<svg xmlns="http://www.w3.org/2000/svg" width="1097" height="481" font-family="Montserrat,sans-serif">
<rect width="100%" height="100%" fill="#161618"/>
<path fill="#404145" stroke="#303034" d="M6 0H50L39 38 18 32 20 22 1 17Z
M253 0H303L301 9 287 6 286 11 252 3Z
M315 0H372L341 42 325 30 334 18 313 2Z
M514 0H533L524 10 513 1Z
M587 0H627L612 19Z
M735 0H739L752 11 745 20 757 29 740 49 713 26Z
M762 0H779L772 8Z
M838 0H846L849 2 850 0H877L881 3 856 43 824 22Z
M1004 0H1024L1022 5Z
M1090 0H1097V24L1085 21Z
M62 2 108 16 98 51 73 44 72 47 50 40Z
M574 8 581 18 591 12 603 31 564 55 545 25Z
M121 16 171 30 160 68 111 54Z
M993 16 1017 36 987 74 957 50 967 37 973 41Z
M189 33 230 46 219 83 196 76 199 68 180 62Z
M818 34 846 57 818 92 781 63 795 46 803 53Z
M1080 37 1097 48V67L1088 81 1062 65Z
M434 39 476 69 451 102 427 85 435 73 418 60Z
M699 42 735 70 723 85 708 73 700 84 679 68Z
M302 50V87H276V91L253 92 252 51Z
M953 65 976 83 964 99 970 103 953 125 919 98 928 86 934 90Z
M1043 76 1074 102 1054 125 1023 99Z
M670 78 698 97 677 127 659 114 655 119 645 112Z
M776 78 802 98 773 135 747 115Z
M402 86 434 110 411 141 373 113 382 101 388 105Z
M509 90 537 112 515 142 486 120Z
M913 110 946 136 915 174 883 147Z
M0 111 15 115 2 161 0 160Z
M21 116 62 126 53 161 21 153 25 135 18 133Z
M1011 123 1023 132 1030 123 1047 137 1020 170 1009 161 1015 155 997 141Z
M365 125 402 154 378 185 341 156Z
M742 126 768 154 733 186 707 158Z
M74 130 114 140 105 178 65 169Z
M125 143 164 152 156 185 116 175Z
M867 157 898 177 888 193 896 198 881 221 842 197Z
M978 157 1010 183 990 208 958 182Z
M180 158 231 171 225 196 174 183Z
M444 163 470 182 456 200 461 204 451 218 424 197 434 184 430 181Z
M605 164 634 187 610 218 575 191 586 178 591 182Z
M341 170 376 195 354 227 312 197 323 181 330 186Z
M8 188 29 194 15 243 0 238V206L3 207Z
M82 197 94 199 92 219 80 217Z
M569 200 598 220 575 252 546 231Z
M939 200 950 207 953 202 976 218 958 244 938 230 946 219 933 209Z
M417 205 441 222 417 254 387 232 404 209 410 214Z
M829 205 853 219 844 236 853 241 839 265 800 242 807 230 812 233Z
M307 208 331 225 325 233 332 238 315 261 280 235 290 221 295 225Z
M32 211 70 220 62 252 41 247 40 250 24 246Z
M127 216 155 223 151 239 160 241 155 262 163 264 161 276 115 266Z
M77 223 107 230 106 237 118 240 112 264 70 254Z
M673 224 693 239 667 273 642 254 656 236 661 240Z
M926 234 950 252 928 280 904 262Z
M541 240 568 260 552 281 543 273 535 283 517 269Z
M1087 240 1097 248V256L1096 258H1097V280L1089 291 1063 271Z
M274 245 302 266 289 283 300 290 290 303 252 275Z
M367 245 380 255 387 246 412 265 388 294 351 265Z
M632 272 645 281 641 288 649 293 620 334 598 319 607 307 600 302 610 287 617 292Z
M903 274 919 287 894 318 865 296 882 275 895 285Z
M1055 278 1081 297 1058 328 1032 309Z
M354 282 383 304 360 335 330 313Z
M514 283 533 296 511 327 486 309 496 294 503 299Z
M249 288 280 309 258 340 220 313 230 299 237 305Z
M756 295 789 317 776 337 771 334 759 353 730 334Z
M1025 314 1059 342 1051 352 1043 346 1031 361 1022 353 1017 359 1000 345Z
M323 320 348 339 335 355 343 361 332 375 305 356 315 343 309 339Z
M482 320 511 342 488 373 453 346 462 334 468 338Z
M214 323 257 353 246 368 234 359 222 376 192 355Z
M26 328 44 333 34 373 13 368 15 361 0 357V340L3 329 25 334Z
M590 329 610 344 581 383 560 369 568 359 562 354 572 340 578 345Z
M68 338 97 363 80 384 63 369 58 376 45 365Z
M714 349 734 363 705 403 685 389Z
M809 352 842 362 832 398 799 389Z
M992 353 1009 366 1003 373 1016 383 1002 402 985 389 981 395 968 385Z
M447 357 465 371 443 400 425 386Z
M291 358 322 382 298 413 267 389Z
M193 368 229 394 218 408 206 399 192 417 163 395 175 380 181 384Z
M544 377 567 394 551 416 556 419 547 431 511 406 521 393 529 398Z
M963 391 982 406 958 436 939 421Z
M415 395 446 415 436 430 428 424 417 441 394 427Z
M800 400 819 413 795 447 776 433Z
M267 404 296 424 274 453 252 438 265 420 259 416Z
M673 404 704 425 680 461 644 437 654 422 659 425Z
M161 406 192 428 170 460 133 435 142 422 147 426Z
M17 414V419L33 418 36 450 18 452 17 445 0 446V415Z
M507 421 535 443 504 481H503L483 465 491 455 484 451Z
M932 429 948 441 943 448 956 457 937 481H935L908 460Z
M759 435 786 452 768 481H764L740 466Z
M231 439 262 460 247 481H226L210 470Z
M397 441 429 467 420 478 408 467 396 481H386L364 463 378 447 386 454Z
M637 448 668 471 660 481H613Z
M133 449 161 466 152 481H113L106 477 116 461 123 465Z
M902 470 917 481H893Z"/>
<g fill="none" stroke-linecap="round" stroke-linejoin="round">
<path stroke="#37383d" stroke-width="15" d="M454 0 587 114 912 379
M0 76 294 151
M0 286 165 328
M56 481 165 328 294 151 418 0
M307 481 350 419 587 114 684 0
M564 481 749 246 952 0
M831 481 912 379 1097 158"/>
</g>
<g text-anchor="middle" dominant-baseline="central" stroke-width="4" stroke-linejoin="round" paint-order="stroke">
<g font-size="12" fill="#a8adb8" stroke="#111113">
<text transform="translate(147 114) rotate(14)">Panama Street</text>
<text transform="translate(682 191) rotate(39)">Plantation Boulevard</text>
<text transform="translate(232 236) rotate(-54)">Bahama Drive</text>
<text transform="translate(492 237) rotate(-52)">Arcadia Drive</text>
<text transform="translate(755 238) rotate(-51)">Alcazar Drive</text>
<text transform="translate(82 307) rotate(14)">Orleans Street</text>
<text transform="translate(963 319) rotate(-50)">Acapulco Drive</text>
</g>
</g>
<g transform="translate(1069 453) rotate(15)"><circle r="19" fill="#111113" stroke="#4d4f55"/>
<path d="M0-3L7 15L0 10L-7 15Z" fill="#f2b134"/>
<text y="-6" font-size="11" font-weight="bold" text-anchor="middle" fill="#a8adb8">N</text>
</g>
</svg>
▬▬▬▬▬▬
What the task asks
Word for word, return the entire set of entries.

Solution for this task
<svg xmlns="http://www.w3.org/2000/svg" width="1097" height="481" font-family="Montserrat,sans-serif">
<rect width="100%" height="100%" fill="#161618"/>
<path fill="#404145" stroke="#303034" d="M6 0H50L39 38 18 32 20 22 1 17Z
M253 0H303L301 9 287 6 286 11 252 3Z
M315 0H372L341 42 325 30 334 18 313 2Z
M514 0H533L524 10 513 1Z
M587 0H627L612 19Z
M735 0H739L752 11 745 20 757 29 740 49 713 26Z
M762 0H779L772 8Z
M838 0H846L849 2 850 0H877L881 3 856 43 824 22Z
M1004 0H1024L1022 5Z
M1090 0H1097V24L1085 21Z
M62 2 108 16 98 51 73 44 72 47 50 40Z
M574 8 581 18 591 12 603 31 564 55 545 25Z
M121 16 171 30 160 68 111 54Z
M993 16 1017 36 987 74 957 50 967 37 973 41Z
M189 33 230 46 219 83 196 76 199 68 180 62Z
M818 34 846 57 818 92 781 63 795 46 803 53Z
M1080 37 1097 48V67L1088 81 1062 65Z
M434 39 476 69 451 102 427 85 435 73 418 60Z
M699 42 735 70 723 85 708 73 700 84 679 68Z
M302 50V87H276V91L253 92 252 51Z
M953 65 976 83 964 99 970 103 953 125 919 98 928 86 934 90Z
M1043 76 1074 102 1054 125 1023 99Z
M670 78 698 97 677 127 659 114 655 119 645 112Z
M776 78 802 98 773 135 747 115Z
M402 86 434 110 411 141 373 113 382 101 388 105Z
M509 90 537 112 515 142 486 120Z
M913 110 946 136 915 174 883 147Z
M0 111 15 115 2 161 0 160Z
M21 116 62 126 53 161 21 153 25 135 18 133Z
M1011 123 1023 132 1030 123 1047 137 1020 170 1009 161 1015 155 997 141Z
M365 125 402 154 378 185 341 156Z
M742 126 768 154 733 186 707 158Z
M74 130 114 140 105 178 65 169Z
M125 143 164 152 156 185 116 175Z
M867 157 898 177 888 193 896 198 881 221 842 197Z
M978 157 1010 183 990 208 958 182Z
M180 158 231 171 225 196 174 183Z
M444 163 470 182 456 200 461 204 451 218 424 197 434 184 430 181Z
M605 164 634 187 610 218 575 191 586 178 591 182Z
M341 170 376 195 354 227 312 197 323 181 330 186Z
M8 188 29 194 15 243 0 238V206L3 207Z
M82 197 94 199 92 219 80 217Z
M569 200 598 220 575 252 546 231Z
M939 200 950 207 953 202 976 218 958 244 938 230 946 219 933 209Z
M417 205 441 222 417 254 387 232 404 209 410 214Z
M829 205 853 219 844 236 853 241 839 265 800 242 807 230 812 233Z
M307 208 331 225 325 233 332 238 315 261 280 235 290 221 295 225Z
M32 211 70 220 62 252 41 247 40 250 24 246Z
M127 216 155 223 151 239 160 241 155 262 163 264 161 276 115 266Z
M77 223 107 230 106 237 118 240 112 264 70 254Z
M673 224 693 239 667 273 642 254 656 236 661 240Z
M926 234 950 252 928 280 904 262Z
M541 240 568 260 552 281 543 273 535 283 517 269Z
M1087 240 1097 248V256L1096 258H1097V280L1089 291 1063 271Z
M274 245 302 266 289 283 300 290 290 303 252 275Z
M367 245 380 255 387 246 412 265 388 294 351 265Z
M632 272 645 281 641 288 649 293 620 334 598 319 607 307 600 302 610 287 617 292Z
M903 274 919 287 894 318 865 296 882 275 895 285Z
M1055 278 1081 297 1058 328 1032 309Z
M354 282 383 304 360 335 330 313Z
M514 283 533 296 511 327 486 309 496 294 503 299Z
M249 288 280 309 258 340 220 313 230 299 237 305Z
M756 295 789 317 776 337 771 334 759 353 730 334Z
M1025 314 1059 342 1051 352 1043 346 1031 361 1022 353 1017 359 1000 345Z
M323 320 348 339 335 355 343 361 332 375 305 356 315 343 309 339Z
M482 320 511 342 488 373 453 346 462 334 468 338Z
M214 323 257 353 246 368 234 359 222 376 192 355Z
M26 328 44 333 34 373 13 368 15 361 0 357V340L3 329 25 334Z
M590 329 610 344 581 383 560 369 568 359 562 354 572 340 578 345Z
M68 338 97 363 80 384 63 369 58 376 45 365Z
M714 349 734 363 705 403 685 389Z
M809 352 842 362 832 398 799 389Z
M992 353 1009 366 1003 373 1016 383 1002 402 985 389 981 395 968 385Z
M447 357 465 371 443 400 425 386Z
M291 358 322 382 298 413 267 389Z
M193 368 229 394 218 408 206 399 192 417 163 395 175 380 181 384Z
M544 377 567 394 551 416 556 419 547 431 511 406 521 393 529 398Z
M963 391 982 406 958 436 939 421Z
M415 395 446 415 436 430 428 424 417 441 394 427Z
M800 400 819 413 795 447 776 433Z
M267 404 296 424 274 453 252 438 265 420 259 416Z
M673 404 704 425 680 461 644 437 654 422 659 425Z
M161 406 192 428 170 460 133 435 142 422 147 426Z
M17 414V419L33 418 36 450 18 452 17 445 0 446V415Z
M507 421 535 443 504 481H503L483 465 491 455 484 451Z
M932 429 948 441 943 448 956 457 937 481H935L908 460Z
M759 435 786 452 768 481H764L740 466Z
M231 439 262 460 247 481H226L210 470Z
M397 441 429 467 420 478 408 467 396 481H386L364 463 378 447 386 454Z
M637 448 668 471 660 481H613Z
M133 449 161 466 152 481H113L106 477 116 461 123 465Z
M902 470 917 481H893Z"/>
<g fill="none" stroke-linecap="round" stroke-linejoin="round">
<path stroke="#37383d" stroke-width="15" d="M454 0 587 114 912 379
M0 76 294 151
M0 286 165 328
M56 481 165 328 294 151 418 0
M307 481 350 419 587 114 684 0
M564 481 749 246 952 0
M831 481 912 379 1097 158"/>
</g>
<g text-anchor="middle" dominant-baseline="central" stroke-width="4" stroke-linejoin="round" paint-order="stroke">
<g font-size="12" fill="#a8adb8" stroke="#111113">
<text transform="translate(147 114) rotate(14)">Panama Street</text>
<text transform="translate(682 191) rotate(39)">Plantation Boulevard</text>
<text transform="translate(232 236) rotate(-54)">Bahama Drive</text>
<text transform="translate(492 237) rotate(-52)">Arcadia Drive</text>
<text transform="translate(755 238) rotate(-51)">Alcazar Drive</text>
<text transform="translate(82 307) rotate(14)">Orleans Street</text>
<text transform="translate(963 319) rotate(-50)">Acapulco Drive</text>
</g>
</g>
<g transform="translate(1069 453) rotate(15)"><circle r="19" fill="#111113" stroke="#4d4f55"/>
<path d="M0-3L7 15L0 10L-7 15Z" fill="#f2b134"/>
<text y="-6" font-size="11" font-weight="bold" text-anchor="middle" fill="#a8adb8">N</text>
</g>
</svg>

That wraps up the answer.